Gluten free cookie crumb crust –Today, I’m excited to share a delightful recipe for a Gluten-Free Cookie Crumb Crust that you can use for your favorite desserts. It’s perfect for anyone looking for a delicious gluten-free option, and it’s super easy to make! Let’s get started with the ingredients and instructions.
Gluten-Free Cookie Crumb Crust
This crumb crust is made using gluten-free ginger snaps, which give it a wonderful flavor and texture. It’s a versatile base that works great for cheesecakes, tarts, or any dessert filling you love!

Ingredients:
- 1 ½ cups gluten-free ginger snap cookies, crushed
- ¼ cup granulated sugar
- ½ cup unsalted butter, melted
- 1/2 teaspoon ground cinnamon (optional)
Instructions:
- Begin by preheating your oven to 350°F (175°C).

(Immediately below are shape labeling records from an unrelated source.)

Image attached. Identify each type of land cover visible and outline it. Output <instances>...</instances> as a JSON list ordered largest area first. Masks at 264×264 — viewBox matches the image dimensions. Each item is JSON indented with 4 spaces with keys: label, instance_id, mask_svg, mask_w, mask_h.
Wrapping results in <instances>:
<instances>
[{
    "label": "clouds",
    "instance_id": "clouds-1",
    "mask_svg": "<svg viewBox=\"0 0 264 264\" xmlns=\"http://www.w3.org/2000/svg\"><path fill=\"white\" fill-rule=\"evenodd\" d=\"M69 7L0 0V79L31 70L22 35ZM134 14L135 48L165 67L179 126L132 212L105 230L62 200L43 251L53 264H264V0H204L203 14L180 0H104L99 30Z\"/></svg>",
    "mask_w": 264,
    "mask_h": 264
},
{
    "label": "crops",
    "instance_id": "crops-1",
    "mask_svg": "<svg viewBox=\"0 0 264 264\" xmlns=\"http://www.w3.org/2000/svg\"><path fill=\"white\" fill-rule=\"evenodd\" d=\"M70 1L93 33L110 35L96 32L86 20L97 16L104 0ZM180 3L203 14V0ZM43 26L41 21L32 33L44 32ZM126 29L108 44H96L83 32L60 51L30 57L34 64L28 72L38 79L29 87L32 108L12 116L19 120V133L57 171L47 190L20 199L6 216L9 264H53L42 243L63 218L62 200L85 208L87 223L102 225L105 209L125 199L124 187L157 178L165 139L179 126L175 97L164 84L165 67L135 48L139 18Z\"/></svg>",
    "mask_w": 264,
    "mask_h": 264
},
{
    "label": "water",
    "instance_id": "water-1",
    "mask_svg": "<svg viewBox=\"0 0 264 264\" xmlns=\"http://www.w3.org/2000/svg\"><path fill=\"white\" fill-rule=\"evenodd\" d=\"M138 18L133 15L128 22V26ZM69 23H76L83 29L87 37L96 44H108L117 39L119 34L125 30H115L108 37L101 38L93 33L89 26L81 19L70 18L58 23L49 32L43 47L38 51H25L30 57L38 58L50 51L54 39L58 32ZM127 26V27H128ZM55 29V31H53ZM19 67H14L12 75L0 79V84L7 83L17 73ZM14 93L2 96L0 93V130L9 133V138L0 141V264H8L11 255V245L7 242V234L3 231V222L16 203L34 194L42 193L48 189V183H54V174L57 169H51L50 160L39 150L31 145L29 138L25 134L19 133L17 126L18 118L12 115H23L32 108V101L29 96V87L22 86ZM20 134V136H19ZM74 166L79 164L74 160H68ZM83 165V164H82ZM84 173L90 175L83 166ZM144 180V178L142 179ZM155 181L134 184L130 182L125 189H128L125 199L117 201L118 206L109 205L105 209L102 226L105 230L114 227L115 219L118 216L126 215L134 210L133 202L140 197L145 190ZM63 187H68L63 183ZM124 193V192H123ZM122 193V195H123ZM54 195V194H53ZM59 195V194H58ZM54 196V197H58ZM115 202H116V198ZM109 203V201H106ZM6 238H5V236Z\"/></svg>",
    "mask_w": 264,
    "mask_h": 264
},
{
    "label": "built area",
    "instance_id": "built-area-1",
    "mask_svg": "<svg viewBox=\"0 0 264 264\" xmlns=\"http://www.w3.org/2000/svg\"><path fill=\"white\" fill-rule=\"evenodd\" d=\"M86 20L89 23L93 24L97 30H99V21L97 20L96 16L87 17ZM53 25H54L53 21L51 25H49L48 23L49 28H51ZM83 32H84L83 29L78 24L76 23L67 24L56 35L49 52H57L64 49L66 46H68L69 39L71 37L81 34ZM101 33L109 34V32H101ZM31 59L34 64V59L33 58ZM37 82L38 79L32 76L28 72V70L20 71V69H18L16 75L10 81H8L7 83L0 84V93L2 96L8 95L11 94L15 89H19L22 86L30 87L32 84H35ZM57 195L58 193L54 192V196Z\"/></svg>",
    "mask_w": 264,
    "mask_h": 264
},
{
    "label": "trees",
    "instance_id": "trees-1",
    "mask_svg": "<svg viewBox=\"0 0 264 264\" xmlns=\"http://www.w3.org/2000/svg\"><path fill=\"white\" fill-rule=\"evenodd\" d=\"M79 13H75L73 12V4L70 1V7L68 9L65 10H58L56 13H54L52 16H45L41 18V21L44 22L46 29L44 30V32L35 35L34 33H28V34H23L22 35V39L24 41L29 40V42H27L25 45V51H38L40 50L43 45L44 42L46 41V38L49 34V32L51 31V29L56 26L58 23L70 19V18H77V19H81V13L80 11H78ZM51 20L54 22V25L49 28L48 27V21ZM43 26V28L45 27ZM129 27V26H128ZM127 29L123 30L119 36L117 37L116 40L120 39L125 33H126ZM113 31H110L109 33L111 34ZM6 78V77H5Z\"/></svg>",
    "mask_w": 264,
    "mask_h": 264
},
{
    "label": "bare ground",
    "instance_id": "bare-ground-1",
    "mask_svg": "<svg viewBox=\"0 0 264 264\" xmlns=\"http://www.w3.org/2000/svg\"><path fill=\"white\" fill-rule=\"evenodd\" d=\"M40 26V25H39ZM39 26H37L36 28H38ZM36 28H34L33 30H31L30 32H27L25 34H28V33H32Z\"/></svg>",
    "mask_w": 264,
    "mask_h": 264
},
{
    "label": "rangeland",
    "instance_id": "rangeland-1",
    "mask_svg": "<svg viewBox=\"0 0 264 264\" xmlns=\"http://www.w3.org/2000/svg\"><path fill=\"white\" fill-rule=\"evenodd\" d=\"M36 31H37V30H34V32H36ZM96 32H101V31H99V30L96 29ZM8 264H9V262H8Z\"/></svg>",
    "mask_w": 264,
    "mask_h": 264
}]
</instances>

- In a medium bowl, combine the crushed gluten-free ginger snap cookies and granulated sugar. If you like a hint of spice, feel free to add the ground cinnamon as well.
- Pour the melted butter into the cookie mixture. Mix everything together until well combined. The mixture should resemble wet sand and should hold together when squeezed in your hand.
- Press the cookie crumb mixture into the bottom of a 9-inch pie dish or tart pan. Use your fingers or the bottom of a measuring cup to evenly distribute and pack the crumbs tightly. Make sure to go slightly up the sides of the pan.
- Bake the crust in the preheated oven for about 10-12 minutes, or until it is slightly firm and starts to darken. Keep an eye on it to avoid burning.
- Once baked, remove the crust from the oven and allow it to cool completely before filling it with your desired filling.
This Gluten-Free Cookie Crumb Crust is not only easy to make but also adds an amazing flavor to your desserts. Whether you choose to fill it with a creamy cheesecake, a fresh fruit tart, or even a rich chocolate mousse, it will be a hit! Enjoy your baking!